ИСХОДНЫЕ ДАННЫЕ:
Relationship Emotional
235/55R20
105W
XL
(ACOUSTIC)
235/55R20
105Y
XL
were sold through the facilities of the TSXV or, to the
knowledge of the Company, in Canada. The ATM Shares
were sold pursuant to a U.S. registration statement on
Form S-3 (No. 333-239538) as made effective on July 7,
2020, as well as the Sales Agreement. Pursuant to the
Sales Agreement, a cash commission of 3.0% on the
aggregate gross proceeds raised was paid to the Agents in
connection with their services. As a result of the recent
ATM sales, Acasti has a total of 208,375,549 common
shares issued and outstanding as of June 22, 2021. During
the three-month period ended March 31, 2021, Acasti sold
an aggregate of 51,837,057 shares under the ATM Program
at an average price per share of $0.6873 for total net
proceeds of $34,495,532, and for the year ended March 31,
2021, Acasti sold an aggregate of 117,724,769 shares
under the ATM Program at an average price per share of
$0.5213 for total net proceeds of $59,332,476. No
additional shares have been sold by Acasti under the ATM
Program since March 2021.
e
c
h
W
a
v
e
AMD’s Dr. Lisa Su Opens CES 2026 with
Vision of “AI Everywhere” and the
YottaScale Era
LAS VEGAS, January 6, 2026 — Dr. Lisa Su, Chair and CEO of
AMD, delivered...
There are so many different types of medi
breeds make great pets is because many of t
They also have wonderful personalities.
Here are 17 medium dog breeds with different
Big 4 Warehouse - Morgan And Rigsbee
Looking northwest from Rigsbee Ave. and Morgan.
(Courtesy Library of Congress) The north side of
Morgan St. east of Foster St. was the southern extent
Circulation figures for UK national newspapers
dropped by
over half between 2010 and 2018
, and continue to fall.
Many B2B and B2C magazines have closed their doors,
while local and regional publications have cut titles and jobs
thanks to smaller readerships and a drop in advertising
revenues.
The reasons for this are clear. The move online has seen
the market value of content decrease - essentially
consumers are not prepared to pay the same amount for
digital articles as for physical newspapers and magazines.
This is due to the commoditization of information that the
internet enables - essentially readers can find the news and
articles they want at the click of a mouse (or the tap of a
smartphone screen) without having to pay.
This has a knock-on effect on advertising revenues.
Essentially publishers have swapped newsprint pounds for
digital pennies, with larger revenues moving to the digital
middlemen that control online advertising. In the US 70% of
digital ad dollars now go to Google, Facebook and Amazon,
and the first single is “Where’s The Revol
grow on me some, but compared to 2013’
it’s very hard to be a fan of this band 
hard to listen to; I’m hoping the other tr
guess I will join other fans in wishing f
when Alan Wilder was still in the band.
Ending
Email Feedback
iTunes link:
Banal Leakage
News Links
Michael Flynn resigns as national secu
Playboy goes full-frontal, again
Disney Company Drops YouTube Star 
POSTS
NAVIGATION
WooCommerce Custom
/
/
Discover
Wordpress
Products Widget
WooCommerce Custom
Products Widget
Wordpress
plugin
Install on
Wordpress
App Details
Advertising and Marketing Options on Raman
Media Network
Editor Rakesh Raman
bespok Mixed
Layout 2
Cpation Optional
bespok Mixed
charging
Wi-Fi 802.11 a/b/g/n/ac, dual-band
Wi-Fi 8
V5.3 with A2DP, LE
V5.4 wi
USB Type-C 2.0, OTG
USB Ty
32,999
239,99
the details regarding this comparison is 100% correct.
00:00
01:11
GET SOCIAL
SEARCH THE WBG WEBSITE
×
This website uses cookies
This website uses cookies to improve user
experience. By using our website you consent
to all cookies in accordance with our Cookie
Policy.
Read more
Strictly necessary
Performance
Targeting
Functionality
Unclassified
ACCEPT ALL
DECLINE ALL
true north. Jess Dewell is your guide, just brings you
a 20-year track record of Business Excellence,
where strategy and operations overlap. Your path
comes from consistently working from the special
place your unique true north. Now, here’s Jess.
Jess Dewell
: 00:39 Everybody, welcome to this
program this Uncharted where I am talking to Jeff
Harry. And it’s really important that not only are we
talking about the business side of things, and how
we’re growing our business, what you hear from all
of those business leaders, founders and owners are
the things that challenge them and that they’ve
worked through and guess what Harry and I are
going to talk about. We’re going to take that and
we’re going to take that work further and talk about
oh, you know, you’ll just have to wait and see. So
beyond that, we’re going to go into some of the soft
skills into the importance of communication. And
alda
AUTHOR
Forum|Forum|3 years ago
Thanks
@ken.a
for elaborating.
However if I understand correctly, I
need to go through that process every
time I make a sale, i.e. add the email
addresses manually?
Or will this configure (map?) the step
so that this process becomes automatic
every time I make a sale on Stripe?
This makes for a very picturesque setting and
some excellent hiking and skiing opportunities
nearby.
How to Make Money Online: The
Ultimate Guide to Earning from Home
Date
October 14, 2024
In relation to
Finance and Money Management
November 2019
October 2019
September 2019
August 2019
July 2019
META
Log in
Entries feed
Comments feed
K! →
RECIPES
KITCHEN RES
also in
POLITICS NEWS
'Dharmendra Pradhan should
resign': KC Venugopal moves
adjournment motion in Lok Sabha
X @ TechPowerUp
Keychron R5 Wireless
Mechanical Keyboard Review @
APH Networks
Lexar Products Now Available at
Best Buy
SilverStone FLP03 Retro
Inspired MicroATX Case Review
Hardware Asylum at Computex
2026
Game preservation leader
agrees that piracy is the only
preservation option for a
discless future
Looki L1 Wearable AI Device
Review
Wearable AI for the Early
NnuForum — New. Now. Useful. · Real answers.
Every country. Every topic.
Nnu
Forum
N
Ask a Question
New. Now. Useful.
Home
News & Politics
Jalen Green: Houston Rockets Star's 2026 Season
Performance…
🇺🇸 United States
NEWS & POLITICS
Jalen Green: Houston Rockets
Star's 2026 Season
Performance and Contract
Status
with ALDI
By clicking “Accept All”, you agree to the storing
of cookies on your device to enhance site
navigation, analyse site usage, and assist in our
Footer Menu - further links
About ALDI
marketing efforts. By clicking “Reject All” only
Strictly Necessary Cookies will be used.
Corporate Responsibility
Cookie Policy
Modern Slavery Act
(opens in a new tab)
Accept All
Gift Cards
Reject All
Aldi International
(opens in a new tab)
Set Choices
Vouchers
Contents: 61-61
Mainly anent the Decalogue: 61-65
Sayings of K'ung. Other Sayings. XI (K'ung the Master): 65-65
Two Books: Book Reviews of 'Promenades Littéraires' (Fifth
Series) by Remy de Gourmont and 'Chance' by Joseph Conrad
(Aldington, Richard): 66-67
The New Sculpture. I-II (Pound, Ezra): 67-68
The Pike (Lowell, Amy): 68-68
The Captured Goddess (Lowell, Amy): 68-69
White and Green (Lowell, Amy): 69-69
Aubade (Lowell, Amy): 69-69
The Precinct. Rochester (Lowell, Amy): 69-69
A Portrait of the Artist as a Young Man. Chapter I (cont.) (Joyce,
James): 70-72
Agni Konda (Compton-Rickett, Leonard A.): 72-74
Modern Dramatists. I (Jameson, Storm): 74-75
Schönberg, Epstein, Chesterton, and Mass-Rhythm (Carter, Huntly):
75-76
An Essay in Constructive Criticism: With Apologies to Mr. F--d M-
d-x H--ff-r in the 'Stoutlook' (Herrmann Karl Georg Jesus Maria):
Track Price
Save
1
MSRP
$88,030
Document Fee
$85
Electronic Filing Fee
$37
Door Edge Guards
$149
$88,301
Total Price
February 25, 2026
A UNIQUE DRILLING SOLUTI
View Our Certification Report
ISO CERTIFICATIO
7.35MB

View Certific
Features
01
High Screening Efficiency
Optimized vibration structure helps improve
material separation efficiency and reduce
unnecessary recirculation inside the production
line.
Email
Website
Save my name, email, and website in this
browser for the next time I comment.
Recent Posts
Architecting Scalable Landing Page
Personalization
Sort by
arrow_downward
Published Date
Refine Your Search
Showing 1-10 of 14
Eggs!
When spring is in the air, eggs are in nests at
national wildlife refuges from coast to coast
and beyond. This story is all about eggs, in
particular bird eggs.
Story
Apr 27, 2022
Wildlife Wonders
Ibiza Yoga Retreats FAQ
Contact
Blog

ЧТО СДЕЛАТЬ: Оформите как JSON-список строк отрезок от самой первой строки по строку с «the three-month period» включительно, по одному значению на каждую строку. Пустые строки пропустите.

МЕСТО ДЛЯ ОТВЕТА:
[
  "Relationship Emotional",
  "235/55R20",
  "105W",
  "XL",
  "(ACOUSTIC)",
  "235/55R20",
  "105Y",
  "XL",
  "were sold through the facilities of the TSXV or, to the",
  "knowledge of the Company, in Canada. The ATM Shares",
  "were sold pursuant to a U.S. registration statement on",
  "Form S-3 (No. 333-239538) as made effective on July 7,",
  "2020, as well as the Sales Agreement. Pursuant to the",
  "Sales Agreement, a cash commission of 3.0% on the",
  "aggregate gross proceeds raised was paid to the Agents in",
  "connection with their services. As a result of the recent",
  "ATM sales, Acasti has a total of 208,375,549 common",
  "shares issued and outstanding as of June 22, 2021. During",
  "the three-month period ended March 31, 2021, Acasti sold"
]